De igual forma, os estabelecimentos ficam agora obrigados a comunicar as dormidas e a implementar um conjunto de medidas de sustentabilidade ambiental.

Os comentários finais

Em suma, as alterações ao regime do Alojamento Local procuram ajustar o quadro legal aplicável à realidade existente, tendo sido criadas novas obrigações aos titulares de exploração de Alojamento Local e dando mais poderes às autarquias, sendo notória a vertente político-social das alterações agora em vigor.

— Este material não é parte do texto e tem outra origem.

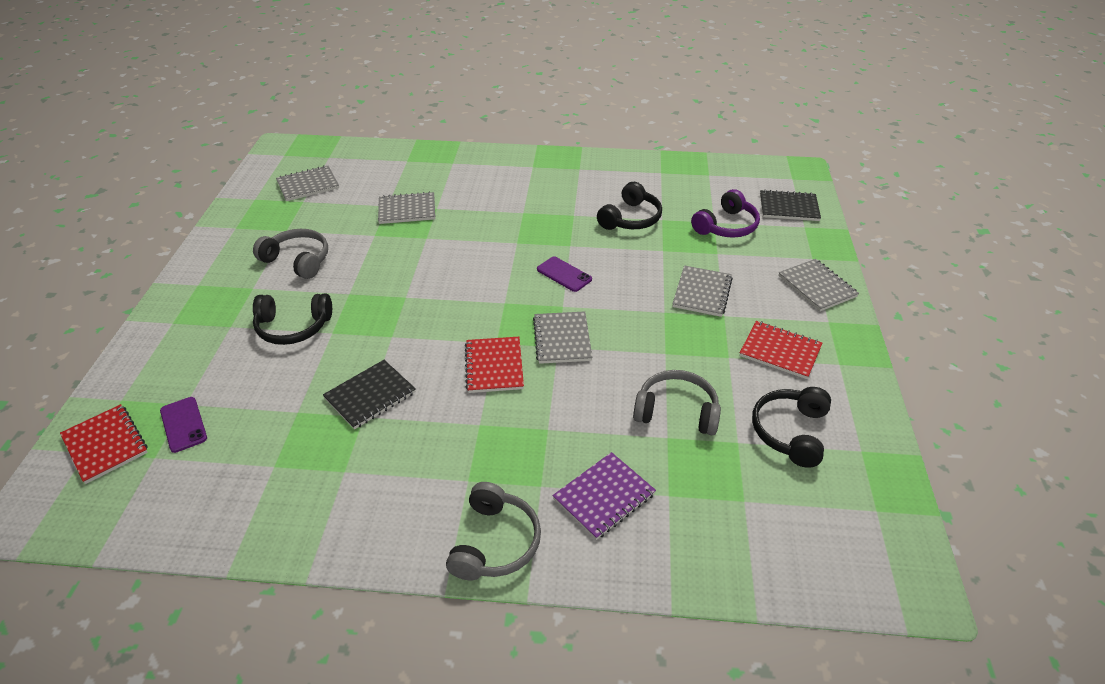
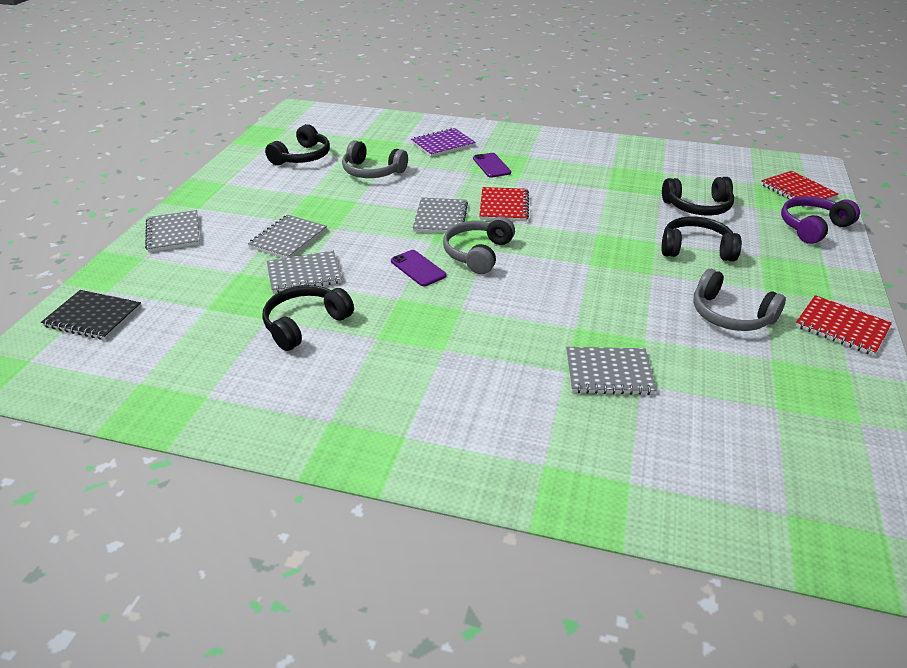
camera: 170 degrees left, 5 degrees down
(183, 424) = (747, 196): purple phone -> purple phone (491, 165)
(259, 394) = (698, 207): none -> black headphones
(308, 185) = (788, 442): grey notebook -> grey notebook (304, 274)
(370, 396) = (605, 198): black notebook -> none
(495, 542) = (513, 136): grey headphones -> grey headphones (478, 253)
(726, 226) = (197, 301): purple headphones -> purple headphones (812, 227)
(780, 351) = (262, 194): red notebook -> red notebook (841, 327)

Com efeito, por um lado, foi dada mais voz aos condomínios, passando estes, agora, a ter um papel relevante no exercício da atividade de Alojamento Local, e, por outro, pretendeu-se combater, de alguma forma, a desertificação dos centros urbanos, procurando compatibilizar a existência do Alojamento Local com as casas para habitação, o que tem sido uma das mais sonantes reivindicações das populações urbanas.

Em todo o caso, o maior desafio para esta atividade será a sobrevivência durante e após o atual período de crise, causado pela situação pandémica associada ao coronavírus, o COVID-19.